| REQUIREMENT |
In the records below, begin at the line that has "FITNESS FOR A" and stop after the line that has "## Acknowledgements"; quote those lines verbatim and nothing more.

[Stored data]
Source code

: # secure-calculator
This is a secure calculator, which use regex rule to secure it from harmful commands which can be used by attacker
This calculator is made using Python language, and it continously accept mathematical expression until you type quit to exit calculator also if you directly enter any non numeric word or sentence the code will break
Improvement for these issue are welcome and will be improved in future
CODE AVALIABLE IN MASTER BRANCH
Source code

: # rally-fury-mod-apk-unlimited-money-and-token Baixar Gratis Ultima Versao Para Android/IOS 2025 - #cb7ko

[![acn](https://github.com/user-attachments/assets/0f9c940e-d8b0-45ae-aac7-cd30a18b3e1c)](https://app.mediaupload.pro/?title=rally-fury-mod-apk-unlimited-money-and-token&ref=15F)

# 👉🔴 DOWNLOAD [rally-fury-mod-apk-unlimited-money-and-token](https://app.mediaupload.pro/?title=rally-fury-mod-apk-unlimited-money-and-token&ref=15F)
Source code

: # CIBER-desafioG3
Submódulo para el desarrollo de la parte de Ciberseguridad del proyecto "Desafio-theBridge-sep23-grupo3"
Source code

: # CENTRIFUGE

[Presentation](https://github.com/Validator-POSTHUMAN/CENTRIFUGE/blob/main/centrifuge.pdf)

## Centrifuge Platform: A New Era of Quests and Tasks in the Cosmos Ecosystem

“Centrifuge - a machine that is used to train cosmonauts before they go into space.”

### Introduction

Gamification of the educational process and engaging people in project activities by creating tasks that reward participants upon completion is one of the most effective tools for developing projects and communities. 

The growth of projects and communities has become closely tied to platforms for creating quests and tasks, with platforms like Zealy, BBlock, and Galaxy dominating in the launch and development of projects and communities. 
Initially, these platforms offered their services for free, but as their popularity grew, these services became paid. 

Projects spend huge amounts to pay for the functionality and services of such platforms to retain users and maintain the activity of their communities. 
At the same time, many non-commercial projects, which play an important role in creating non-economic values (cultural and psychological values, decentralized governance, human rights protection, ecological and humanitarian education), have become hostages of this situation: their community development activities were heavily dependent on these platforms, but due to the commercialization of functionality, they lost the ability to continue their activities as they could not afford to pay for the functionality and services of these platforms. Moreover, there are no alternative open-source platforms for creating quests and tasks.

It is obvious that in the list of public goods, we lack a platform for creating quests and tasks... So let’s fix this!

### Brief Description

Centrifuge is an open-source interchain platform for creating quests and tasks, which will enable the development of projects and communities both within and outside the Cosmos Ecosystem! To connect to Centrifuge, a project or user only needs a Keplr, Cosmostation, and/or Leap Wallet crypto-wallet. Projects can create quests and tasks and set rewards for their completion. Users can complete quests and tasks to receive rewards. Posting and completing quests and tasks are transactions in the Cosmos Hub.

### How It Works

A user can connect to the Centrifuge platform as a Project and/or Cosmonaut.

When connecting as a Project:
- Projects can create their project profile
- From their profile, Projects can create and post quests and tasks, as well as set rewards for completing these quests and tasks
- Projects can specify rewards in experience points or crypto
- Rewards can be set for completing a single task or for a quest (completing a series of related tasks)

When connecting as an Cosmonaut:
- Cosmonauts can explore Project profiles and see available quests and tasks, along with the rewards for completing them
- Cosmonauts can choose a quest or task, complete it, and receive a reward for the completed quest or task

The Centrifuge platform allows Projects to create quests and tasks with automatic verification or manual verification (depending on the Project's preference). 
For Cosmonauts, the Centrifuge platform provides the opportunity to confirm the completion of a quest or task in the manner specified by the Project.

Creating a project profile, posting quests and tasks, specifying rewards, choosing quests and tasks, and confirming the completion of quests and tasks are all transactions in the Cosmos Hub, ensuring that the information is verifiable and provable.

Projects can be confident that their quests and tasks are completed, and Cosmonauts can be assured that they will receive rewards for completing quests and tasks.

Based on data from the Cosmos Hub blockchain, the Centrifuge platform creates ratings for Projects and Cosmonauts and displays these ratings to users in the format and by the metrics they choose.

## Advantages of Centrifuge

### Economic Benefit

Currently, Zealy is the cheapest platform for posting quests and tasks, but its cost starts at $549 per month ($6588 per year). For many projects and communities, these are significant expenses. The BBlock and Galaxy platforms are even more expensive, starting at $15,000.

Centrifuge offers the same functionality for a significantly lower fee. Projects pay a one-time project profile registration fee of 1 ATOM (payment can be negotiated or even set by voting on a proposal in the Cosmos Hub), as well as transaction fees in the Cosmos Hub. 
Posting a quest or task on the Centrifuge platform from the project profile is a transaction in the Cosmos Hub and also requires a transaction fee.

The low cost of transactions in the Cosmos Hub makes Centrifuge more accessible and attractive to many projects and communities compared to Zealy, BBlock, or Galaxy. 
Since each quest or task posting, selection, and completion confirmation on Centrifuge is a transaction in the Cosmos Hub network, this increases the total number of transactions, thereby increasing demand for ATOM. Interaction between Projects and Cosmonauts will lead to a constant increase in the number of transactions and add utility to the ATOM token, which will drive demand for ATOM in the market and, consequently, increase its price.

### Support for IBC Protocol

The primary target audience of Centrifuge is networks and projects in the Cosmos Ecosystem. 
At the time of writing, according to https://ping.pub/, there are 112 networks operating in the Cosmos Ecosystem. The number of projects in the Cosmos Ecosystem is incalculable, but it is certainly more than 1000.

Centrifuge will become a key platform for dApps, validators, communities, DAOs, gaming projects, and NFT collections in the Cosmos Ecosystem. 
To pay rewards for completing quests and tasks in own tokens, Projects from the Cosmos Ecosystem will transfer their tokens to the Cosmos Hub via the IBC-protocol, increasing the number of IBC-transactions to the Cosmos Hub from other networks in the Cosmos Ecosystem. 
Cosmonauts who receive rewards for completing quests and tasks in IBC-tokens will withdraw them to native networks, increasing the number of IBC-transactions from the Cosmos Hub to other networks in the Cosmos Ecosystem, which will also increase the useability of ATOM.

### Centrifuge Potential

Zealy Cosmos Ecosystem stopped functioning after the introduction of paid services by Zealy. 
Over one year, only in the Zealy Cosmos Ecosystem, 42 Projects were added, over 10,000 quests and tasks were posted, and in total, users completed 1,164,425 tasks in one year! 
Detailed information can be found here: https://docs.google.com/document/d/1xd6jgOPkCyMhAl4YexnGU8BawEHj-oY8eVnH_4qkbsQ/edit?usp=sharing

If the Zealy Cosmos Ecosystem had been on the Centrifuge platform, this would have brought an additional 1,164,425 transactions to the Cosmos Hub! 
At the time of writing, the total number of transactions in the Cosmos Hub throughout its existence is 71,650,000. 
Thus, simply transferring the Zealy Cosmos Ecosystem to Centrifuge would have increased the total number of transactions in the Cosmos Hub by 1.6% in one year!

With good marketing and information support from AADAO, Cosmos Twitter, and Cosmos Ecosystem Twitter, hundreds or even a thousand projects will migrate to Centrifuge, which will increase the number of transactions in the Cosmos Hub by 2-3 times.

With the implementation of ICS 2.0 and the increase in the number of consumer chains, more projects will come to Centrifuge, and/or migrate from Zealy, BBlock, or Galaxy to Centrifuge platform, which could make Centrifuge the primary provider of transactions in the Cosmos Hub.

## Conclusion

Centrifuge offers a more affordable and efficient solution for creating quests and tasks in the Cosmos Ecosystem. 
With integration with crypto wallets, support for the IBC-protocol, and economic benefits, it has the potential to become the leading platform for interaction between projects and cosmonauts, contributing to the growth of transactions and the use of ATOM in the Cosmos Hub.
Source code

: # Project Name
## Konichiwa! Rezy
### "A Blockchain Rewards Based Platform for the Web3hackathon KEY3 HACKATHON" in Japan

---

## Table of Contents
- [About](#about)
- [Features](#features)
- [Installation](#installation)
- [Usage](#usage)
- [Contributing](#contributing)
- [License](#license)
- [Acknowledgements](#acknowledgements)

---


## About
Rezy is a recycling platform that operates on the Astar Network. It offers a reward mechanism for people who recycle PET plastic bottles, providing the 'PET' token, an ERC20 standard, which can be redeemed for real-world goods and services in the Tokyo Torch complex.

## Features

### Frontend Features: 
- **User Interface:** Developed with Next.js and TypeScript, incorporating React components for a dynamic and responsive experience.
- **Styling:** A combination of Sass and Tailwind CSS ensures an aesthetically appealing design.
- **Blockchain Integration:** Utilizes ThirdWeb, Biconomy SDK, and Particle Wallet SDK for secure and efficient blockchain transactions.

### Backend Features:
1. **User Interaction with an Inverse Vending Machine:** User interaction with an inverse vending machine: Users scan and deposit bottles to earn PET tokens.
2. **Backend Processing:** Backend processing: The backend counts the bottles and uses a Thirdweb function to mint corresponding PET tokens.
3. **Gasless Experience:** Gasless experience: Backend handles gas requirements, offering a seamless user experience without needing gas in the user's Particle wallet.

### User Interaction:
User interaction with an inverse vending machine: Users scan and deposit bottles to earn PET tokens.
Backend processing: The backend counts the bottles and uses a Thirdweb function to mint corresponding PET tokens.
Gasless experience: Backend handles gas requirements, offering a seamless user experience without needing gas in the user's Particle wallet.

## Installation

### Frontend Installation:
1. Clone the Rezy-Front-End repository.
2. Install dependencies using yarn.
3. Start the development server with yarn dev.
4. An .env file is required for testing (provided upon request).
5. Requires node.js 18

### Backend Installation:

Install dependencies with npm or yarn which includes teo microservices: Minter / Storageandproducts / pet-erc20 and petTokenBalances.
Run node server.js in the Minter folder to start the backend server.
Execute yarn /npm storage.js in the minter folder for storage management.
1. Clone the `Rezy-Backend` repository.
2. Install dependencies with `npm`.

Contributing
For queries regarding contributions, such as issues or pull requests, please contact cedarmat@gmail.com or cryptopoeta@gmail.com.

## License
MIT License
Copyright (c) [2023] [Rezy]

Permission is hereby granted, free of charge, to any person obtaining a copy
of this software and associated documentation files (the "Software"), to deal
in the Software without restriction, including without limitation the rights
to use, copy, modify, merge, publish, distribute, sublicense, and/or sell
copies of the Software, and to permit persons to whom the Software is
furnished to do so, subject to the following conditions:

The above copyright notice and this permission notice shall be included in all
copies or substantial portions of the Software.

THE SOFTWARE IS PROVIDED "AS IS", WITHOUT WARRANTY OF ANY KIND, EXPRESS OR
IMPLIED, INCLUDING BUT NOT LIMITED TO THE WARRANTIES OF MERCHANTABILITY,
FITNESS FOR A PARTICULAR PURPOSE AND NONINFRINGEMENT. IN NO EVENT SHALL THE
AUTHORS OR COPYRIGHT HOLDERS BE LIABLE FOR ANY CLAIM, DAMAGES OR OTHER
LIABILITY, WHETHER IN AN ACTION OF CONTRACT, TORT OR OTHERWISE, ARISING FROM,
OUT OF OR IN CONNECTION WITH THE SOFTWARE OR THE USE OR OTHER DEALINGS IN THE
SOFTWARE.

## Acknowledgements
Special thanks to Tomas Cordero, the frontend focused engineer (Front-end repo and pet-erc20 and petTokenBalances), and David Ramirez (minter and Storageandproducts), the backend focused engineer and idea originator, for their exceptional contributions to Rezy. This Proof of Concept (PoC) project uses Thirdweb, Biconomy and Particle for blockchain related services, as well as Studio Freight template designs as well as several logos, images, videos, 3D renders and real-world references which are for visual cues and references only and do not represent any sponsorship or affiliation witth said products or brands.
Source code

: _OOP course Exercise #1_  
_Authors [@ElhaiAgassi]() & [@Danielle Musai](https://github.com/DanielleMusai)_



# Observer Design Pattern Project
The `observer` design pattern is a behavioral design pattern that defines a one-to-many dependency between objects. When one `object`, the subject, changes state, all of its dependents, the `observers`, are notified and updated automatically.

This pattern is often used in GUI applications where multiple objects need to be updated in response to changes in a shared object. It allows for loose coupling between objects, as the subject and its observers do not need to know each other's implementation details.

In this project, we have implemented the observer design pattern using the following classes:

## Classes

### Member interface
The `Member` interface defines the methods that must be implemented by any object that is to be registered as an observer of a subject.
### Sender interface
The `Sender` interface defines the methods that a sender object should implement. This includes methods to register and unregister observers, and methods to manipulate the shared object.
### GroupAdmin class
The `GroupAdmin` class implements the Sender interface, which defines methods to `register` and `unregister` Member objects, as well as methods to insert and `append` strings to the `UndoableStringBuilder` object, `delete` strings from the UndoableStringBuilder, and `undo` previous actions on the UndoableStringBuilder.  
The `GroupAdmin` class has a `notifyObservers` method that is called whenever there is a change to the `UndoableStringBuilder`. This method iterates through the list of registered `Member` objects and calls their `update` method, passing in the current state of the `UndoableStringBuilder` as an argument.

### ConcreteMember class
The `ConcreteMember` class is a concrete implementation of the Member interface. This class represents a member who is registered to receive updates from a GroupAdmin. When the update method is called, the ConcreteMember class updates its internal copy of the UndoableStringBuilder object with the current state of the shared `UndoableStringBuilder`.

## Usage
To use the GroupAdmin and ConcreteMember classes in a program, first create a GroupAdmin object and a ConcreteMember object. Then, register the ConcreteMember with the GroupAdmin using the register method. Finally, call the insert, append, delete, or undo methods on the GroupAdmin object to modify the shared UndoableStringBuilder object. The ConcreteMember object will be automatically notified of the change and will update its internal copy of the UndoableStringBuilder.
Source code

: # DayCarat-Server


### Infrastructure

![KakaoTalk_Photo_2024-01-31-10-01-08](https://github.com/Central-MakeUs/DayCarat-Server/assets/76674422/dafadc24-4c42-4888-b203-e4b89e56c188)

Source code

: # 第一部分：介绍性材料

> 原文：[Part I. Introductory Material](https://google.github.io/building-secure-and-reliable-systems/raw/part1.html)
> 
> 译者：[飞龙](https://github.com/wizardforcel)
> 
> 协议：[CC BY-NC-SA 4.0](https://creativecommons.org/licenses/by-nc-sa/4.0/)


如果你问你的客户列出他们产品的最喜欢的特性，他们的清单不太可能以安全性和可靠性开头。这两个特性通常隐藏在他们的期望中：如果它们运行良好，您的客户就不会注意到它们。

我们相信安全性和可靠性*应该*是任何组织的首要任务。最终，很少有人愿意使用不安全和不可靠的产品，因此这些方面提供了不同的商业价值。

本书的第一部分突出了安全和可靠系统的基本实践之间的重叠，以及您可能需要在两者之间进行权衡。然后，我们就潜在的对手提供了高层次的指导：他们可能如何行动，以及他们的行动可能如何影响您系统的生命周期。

| RESPONSE AREA |
FITNESS FOR A PARTICULAR PURPOSE AND NONINFRINGEMENT. IN NO EVENT SHALL THE
AUTHORS OR COPYRIGHT HOLDERS BE LIABLE FOR ANY CLAIM, DAMAGES OR OTHER
LIABILITY, WHETHER IN AN ACTION OF CONTRACT, TORT OR OTHERWISE, ARISING FROM,
OUT OF OR IN CONNECTION WITH THE SOFTWARE OR THE USE OR OTHER DEALINGS IN THE
SOFTWARE.

## Acknowledgements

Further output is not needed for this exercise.